** Opening Information block **
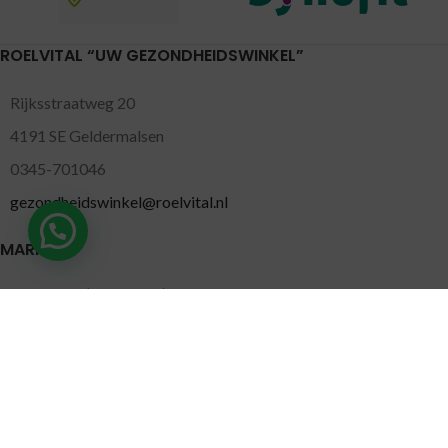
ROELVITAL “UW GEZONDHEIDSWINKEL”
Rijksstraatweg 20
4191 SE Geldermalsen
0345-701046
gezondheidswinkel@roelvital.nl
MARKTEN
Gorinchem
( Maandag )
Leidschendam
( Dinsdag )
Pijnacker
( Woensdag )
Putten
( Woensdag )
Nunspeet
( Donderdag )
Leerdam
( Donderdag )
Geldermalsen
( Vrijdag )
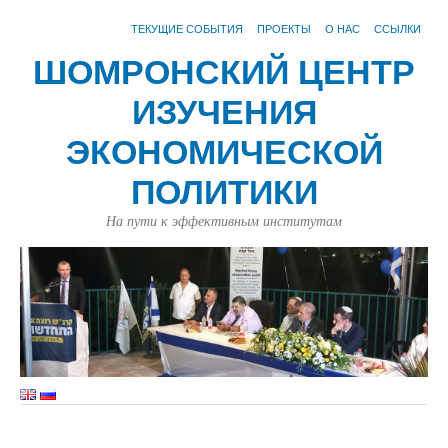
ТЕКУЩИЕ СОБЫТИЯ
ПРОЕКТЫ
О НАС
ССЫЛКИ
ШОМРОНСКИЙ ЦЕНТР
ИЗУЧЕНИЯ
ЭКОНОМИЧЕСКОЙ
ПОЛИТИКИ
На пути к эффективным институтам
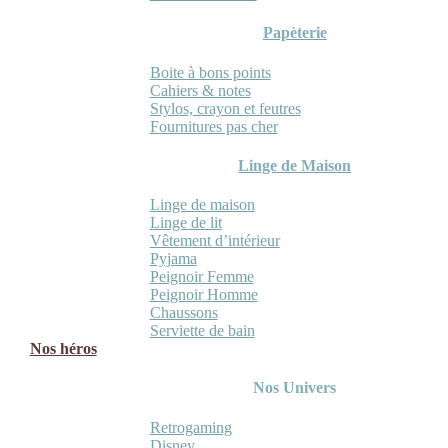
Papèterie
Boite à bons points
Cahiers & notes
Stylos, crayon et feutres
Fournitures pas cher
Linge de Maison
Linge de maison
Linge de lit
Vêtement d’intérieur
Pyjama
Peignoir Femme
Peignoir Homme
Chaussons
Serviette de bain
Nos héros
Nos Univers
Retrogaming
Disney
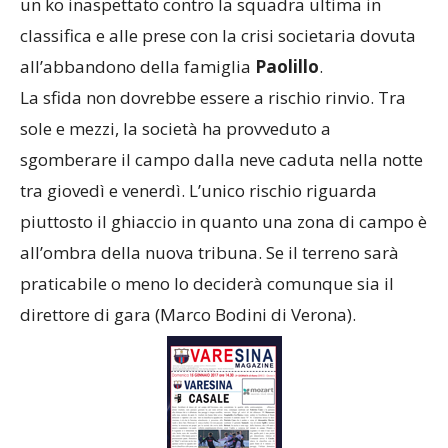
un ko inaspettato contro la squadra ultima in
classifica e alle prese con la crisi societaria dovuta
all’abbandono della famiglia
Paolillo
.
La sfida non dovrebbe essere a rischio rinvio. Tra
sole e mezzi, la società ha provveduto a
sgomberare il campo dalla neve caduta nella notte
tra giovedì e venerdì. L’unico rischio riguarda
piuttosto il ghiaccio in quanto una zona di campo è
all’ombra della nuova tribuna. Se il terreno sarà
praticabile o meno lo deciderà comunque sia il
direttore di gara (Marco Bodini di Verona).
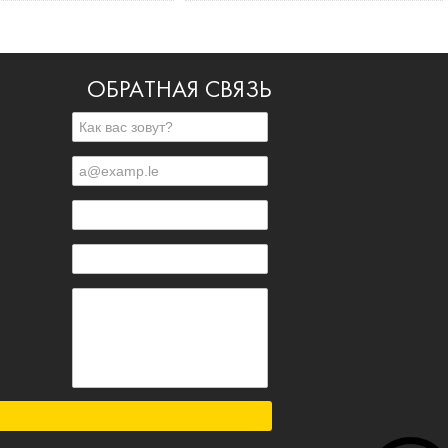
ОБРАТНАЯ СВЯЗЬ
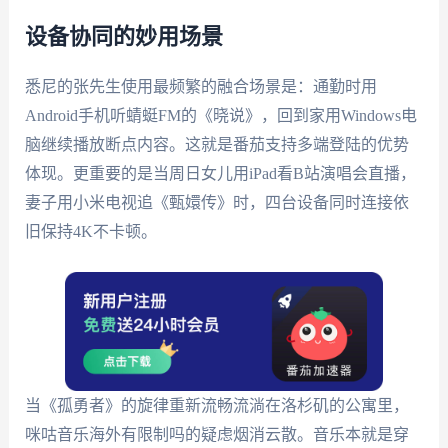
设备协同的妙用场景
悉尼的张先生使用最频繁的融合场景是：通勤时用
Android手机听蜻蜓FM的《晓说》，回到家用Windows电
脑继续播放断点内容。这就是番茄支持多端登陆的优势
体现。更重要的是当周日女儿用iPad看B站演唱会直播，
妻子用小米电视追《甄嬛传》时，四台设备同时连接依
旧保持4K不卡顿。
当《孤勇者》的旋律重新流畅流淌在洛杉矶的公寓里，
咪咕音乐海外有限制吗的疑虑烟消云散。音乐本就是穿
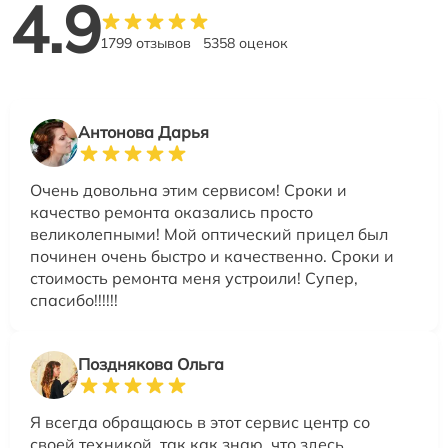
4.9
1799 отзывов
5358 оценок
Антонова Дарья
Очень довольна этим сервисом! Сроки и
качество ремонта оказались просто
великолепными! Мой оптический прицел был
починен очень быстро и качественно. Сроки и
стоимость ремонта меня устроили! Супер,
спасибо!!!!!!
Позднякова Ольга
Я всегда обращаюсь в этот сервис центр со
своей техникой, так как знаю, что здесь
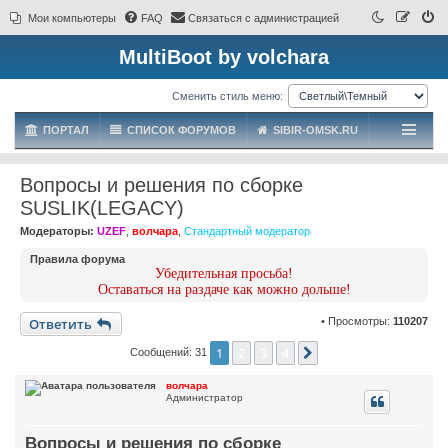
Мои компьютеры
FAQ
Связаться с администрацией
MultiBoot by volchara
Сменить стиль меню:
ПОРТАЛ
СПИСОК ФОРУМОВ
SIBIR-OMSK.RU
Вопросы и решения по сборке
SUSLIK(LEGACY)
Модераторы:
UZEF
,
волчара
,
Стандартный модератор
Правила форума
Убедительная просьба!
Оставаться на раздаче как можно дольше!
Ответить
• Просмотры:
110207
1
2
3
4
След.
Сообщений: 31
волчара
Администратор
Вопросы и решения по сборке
** Closing Information block **
▸ **What the exercise asks**
Every line in the records is to be retyped exactly as it stands; the pictures stay out.

▸ **Written answer**
ROELVITAL “UW GEZONDHEIDSWINKEL”
Rijksstraatweg 20
4191 SE Geldermalsen
0345-701046
gezondheidswinkel@roelvital.nl
MARKTEN
Gorinchem
( Maandag )
Leidschendam
( Dinsdag )
Pijnacker
( Woensdag )
Putten
( Woensdag )
Nunspeet
( Donderdag )
Leerdam
( Donderdag )
Geldermalsen
( Vrijdag )
ТЕКУЩИЕ СОБЫТИЯ
ПРОЕКТЫ
О НАС
ССЫЛКИ
ШОМРОНСКИЙ ЦЕНТР
ИЗУЧЕНИЯ
ЭКОНОМИЧЕСКОЙ
ПОЛИТИКИ
На пути к эффективным институтам
Papèterie
Boite à bons points
Cahiers & notes
Stylos, crayon et feutres
Fournitures pas cher
Linge de Maison
Linge de maison
Linge de lit
Vêtement d’intérieur
Pyjama
Peignoir Femme
Peignoir Homme
Chaussons
Serviette de bain
Nos héros
Nos Univers
Retrogaming
Disney
un ko inaspettato contro la squadra ultima in
classifica e alle prese con la crisi societaria dovuta
all’abbandono della famiglia
Paolillo
.
La sfida non dovrebbe essere a rischio rinvio. Tra
sole e mezzi, la società ha provveduto a
sgomberare il campo dalla neve caduta nella notte
tra giovedì e venerdì. L’unico rischio riguarda
piuttosto il ghiaccio in quanto una zona di campo è
all’ombra della nuova tribuna. Se il terreno sarà
praticabile o meno lo deciderà comunque sia il
direttore di gara (Marco Bodini di Verona).
ОБРАТНАЯ СВЯЗЬ
设备协同的妙用场景
悉尼的张先生使用最频繁的融合场景是：通勤时用
Android手机听蜻蜓FM的《晓说》，回到家用Windows电
脑继续播放断点内容。这就是番茄支持多端登陆的优势
体现。更重要的是当周日女儿用iPad看B站演唱会直播，
妻子用小米电视追《甄嬛传》时，四台设备同时连接依
旧保持4K不卡顿。
当《孤勇者》的旋律重新流畅流淌在洛杉矶的公寓里，
咪咕音乐海外有限制吗的疑虑烟消云散。音乐本就是穿
4.9
1799 отзывов
5358 оценок
Антонова Дарья
Очень довольна этим сервисом! Сроки и
качество ремонта оказались просто
великолепными! Мой оптический прицел был
починен очень быстро и качественно. Сроки и
стоимость ремонта меня устроили! Супер,
спасибо!!!!!!
Позднякова Ольга
Я всегда обращаюсь в этот сервис центр со
своей техникой, так как знаю, что здесь
Мои компьютеры
FAQ
Связаться с администрацией
MultiBoot by volchara
Сменить стиль меню:
ПОРТАЛ
СПИСОК ФОРУМОВ
SIBIR-OMSK.RU
Вопросы и решения по сборке
SUSLIK(LEGACY)
Модераторы:
UZEF
,
волчара
,
Стандартный модератор
Правила форума
Убедительная просьба!
Оставаться на раздаче как можно дольше!
Ответить
• Просмотры:
110207
1
2
3
4
След.
Сообщений: 31
волчара
Администратор
Вопросы и решения по сборке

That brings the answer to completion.